Exact copies of all the records are to be printed.

-*-*-

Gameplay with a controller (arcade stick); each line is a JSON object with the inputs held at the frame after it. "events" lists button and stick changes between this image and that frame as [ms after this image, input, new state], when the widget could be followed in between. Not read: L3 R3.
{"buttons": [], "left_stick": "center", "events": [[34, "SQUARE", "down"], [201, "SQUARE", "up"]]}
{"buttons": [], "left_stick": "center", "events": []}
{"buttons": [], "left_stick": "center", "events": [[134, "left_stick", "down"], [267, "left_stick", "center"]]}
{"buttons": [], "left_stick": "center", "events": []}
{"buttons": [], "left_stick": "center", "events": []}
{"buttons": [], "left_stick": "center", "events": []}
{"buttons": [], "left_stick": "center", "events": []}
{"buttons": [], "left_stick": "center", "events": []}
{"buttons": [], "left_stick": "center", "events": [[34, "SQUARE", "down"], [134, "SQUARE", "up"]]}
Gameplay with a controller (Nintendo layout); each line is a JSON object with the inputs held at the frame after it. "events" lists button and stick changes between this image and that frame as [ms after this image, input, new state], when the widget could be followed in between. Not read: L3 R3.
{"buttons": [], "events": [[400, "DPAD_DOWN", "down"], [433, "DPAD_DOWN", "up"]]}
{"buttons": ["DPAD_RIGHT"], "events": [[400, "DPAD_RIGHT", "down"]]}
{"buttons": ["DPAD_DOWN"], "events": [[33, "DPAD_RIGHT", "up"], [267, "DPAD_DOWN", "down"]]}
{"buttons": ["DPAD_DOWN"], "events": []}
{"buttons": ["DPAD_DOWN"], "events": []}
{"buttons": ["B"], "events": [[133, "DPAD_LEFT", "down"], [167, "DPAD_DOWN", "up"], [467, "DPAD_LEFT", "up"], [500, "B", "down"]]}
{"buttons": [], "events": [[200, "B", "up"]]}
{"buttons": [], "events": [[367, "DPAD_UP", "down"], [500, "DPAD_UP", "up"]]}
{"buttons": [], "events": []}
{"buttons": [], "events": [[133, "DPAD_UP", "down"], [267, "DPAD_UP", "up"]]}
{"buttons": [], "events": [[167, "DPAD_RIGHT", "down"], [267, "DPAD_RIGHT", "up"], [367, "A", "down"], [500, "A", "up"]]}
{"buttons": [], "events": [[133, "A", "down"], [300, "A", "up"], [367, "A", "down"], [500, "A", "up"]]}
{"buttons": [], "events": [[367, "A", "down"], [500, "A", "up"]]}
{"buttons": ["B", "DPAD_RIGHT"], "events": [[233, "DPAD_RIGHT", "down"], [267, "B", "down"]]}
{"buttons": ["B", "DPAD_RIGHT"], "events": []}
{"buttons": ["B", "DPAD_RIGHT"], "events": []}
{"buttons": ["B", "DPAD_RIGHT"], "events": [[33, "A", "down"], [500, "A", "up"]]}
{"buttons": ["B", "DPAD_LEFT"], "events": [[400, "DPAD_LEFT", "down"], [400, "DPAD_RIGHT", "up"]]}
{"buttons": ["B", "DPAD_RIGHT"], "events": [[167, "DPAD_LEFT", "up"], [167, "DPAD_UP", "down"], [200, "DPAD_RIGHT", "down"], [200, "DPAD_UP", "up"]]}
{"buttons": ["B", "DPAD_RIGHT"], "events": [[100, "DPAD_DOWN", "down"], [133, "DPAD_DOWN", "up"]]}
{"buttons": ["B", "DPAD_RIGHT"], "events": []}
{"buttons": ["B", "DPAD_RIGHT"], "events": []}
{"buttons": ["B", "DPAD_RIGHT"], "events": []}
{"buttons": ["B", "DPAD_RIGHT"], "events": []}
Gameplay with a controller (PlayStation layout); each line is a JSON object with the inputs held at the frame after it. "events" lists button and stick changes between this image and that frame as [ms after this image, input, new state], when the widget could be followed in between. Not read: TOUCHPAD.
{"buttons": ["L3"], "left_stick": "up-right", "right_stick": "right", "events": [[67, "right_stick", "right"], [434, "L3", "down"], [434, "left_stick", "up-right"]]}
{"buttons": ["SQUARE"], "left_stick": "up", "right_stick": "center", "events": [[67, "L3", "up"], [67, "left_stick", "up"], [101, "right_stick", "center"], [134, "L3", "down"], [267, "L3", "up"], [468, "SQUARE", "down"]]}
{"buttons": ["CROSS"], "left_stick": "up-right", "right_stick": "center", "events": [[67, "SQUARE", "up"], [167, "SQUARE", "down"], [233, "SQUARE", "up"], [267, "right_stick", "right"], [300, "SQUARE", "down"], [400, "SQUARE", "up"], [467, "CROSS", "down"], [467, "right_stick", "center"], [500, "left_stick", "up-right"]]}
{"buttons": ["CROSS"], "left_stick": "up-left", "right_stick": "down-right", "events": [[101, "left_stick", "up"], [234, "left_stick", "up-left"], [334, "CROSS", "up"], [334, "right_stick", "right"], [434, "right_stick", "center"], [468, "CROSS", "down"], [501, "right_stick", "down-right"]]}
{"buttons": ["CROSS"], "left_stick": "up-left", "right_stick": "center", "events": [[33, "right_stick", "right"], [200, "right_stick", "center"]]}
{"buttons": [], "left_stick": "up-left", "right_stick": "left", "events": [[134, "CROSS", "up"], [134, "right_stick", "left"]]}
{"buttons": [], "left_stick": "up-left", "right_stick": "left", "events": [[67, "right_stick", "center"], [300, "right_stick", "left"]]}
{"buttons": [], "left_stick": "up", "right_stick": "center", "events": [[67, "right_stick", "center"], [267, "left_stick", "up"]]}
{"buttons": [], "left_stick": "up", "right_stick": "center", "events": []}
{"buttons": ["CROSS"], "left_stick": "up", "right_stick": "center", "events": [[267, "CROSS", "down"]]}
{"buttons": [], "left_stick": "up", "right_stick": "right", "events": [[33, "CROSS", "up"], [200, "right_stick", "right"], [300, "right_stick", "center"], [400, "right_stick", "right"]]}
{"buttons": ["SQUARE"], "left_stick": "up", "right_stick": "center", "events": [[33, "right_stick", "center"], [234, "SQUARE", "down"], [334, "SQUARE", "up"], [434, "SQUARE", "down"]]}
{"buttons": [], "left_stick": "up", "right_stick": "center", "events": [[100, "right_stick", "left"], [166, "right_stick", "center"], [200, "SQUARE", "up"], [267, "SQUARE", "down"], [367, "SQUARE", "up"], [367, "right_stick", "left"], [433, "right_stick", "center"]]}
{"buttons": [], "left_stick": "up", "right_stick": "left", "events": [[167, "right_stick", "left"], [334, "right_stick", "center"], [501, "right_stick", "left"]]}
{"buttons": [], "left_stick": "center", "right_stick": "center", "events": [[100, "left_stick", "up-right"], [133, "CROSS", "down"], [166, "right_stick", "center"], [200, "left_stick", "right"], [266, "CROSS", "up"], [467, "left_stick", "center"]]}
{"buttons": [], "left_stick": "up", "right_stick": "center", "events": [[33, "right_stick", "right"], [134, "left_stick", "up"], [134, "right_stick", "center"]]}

-*-*-

SOLUTION TO THIS PROBLEM
Gameplay with a controller (arcade stick); each line is a JSON object with the inputs held at the frame after it. "events" lists button and stick changes between this image and that frame as [ms after this image, input, new state], when the widget could be followed in between. Not read: L3 R3.
{"buttons": [], "left_stick": "center", "events": [[34, "SQUARE", "down"], [201, "SQUARE", "up"]]}
{"buttons": [], "left_stick": "center", "events": []}
{"buttons": [], "left_stick": "center", "events": [[134, "left_stick", "down"], [267, "left_stick", "center"]]}
{"buttons": [], "left_stick": "center", "events": []}
{"buttons": [], "left_stick": "center", "events": []}
{"buttons": [], "left_stick": "center", "events": []}
{"buttons": [], "left_stick": "center", "events": []}
{"buttons": [], "left_stick": "center", "events": []}
{"buttons": [], "left_stick": "center", "events": [[34, "SQUARE", "down"], [134, "SQUARE", "up"]]}
Gameplay with a controller (Nintendo layout); each line is a JSON object with the inputs held at the frame after it. "events" lists button and stick changes between this image and that frame as [ms after this image, input, new state], when the widget could be followed in between. Not read: L3 R3.
{"buttons": [], "events": [[400, "DPAD_DOWN", "down"], [433, "DPAD_DOWN", "up"]]}
{"buttons": ["DPAD_RIGHT"], "events": [[400, "DPAD_RIGHT", "down"]]}
{"buttons": ["DPAD_DOWN"], "events": [[33, "DPAD_RIGHT", "up"], [267, "DPAD_DOWN", "down"]]}
{"buttons": ["DPAD_DOWN"], "events": []}
{"buttons": ["DPAD_DOWN"], "events": []}
{"buttons": ["B"], "events": [[133, "DPAD_LEFT", "down"], [167, "DPAD_DOWN", "up"], [467, "DPAD_LEFT", "up"], [500, "B", "down"]]}
{"buttons": [], "events": [[200, "B", "up"]]}
{"buttons": [], "events": [[367, "DPAD_UP", "down"], [500, "DPAD_UP", "up"]]}
{"buttons": [], "events": []}
{"buttons": [], "events": [[133, "DPAD_UP", "down"], [267, "DPAD_UP", "up"]]}
{"buttons": [], "events": [[167, "DPAD_RIGHT", "down"], [267, "DPAD_RIGHT", "up"], [367, "A", "down"], [500, "A", "up"]]}
{"buttons": [], "events": [[133, "A", "down"], [300, "A", "up"], [367, "A", "down"], [500, "A", "up"]]}
{"buttons": [], "events": [[367, "A", "down"], [500, "A", "up"]]}
{"buttons": ["B", "DPAD_RIGHT"], "events": [[233, "DPAD_RIGHT", "down"], [267, "B", "down"]]}
{"buttons": ["B", "DPAD_RIGHT"], "events": []}
{"buttons": ["B", "DPAD_RIGHT"], "events": []}
{"buttons": ["B", "DPAD_RIGHT"], "events": [[33, "A", "down"], [500, "A", "up"]]}
{"buttons": ["B", "DPAD_LEFT"], "events": [[400, "DPAD_LEFT", "down"], [400, "DPAD_RIGHT", "up"]]}
{"buttons": ["B", "DPAD_RIGHT"], "events": [[167, "DPAD_LEFT", "up"], [167, "DPAD_UP", "down"], [200, "DPAD_RIGHT", "down"], [200, "DPAD_UP", "up"]]}
{"buttons": ["B", "DPAD_RIGHT"], "events": [[100, "DPAD_DOWN", "down"], [133, "DPAD_DOWN", "up"]]}
{"buttons": ["B", "DPAD_RIGHT"], "events": []}
{"buttons": ["B", "DPAD_RIGHT"], "events": []}
{"buttons": ["B", "DPAD_RIGHT"], "events": []}
{"buttons": ["B", "DPAD_RIGHT"], "events": []}
Gameplay with a controller (PlayStation layout); each line is a JSON object with the inputs held at the frame after it. "events" lists button and stick changes between this image and that frame as [ms after this image, input, new state], when the widget could be followed in between. Not read: TOUCHPAD.
{"buttons": ["L3"], "left_stick": "up-right", "right_stick": "right", "events": [[67, "right_stick", "right"], [434, "L3", "down"], [434, "left_stick", "up-right"]]}
{"buttons": ["SQUARE"], "left_stick": "up", "right_stick": "center", "events": [[67, "L3", "up"], [67, "left_stick", "up"], [101, "right_stick", "center"], [134, "L3", "down"], [267, "L3", "up"], [468, "SQUARE", "down"]]}
{"buttons": ["CROSS"], "left_stick": "up-right", "right_stick": "center", "events": [[67, "SQUARE", "up"], [167, "SQUARE", "down"], [233, "SQUARE", "up"], [267, "right_stick", "right"], [300, "SQUARE", "down"], [400, "SQUARE", "up"], [467, "CROSS", "down"], [467, "right_stick", "center"], [500, "left_stick", "up-right"]]}
{"buttons": ["CROSS"], "left_stick": "up-left", "right_stick": "down-right", "events": [[101, "left_stick", "up"], [234, "left_stick", "up-left"], [334, "CROSS", "up"], [334, "right_stick", "right"], [434, "right_stick", "center"], [468, "CROSS", "down"], [501, "right_stick", "down-right"]]}
{"buttons": ["CROSS"], "left_stick": "up-left", "right_stick": "center", "events": [[33, "right_stick", "right"], [200, "right_stick", "center"]]}
{"buttons": [], "left_stick": "up-left", "right_stick": "left", "events": [[134, "CROSS", "up"], [134, "right_stick", "left"]]}
{"buttons": [], "left_stick": "up-left", "right_stick": "left", "events": [[67, "right_stick", "center"], [300, "right_stick", "left"]]}
{"buttons": [], "left_stick": "up", "right_stick": "center", "events": [[67, "right_stick", "center"], [267, "left_stick", "up"]]}
{"buttons": [], "left_stick": "up", "right_stick": "center", "events": []}
{"buttons": ["CROSS"], "left_stick": "up", "right_stick": "center", "events": [[267, "CROSS", "down"]]}
{"buttons": [], "left_stick": "up", "right_stick": "right", "events": [[33, "CROSS", "up"], [200, "right_stick", "right"], [300, "right_stick", "center"], [400, "right_stick", "right"]]}
{"buttons": ["SQUARE"], "left_stick": "up", "right_stick": "center", "events": [[33, "right_stick", "center"], [234, "SQUARE", "down"], [334, "SQUARE", "up"], [434, "SQUARE", "down"]]}
{"buttons": [], "left_stick": "up", "right_stick": "center", "events": [[100, "right_stick", "left"], [166, "right_stick", "center"], [200, "SQUARE", "up"], [267, "SQUARE", "down"], [367, "SQUARE", "up"], [367, "right_stick", "left"], [433, "right_stick", "center"]]}
{"buttons": [], "left_stick": "up", "right_stick": "left", "events": [[167, "right_stick", "left"], [334, "right_stick", "center"], [501, "right_stick", "left"]]}
{"buttons": [], "left_stick": "center", "right_stick": "center", "events": [[100, "left_stick", "up-right"], [133, "CROSS", "down"], [166, "right_stick", "center"], [200, "left_stick", "right"], [266, "CROSS", "up"], [467, "left_stick", "center"]]}
{"buttons": [], "left_stick": "up", "right_stick": "center", "events": [[33, "right_stick", "right"], [134, "left_stick", "up"], [134, "right_stick", "center"]]}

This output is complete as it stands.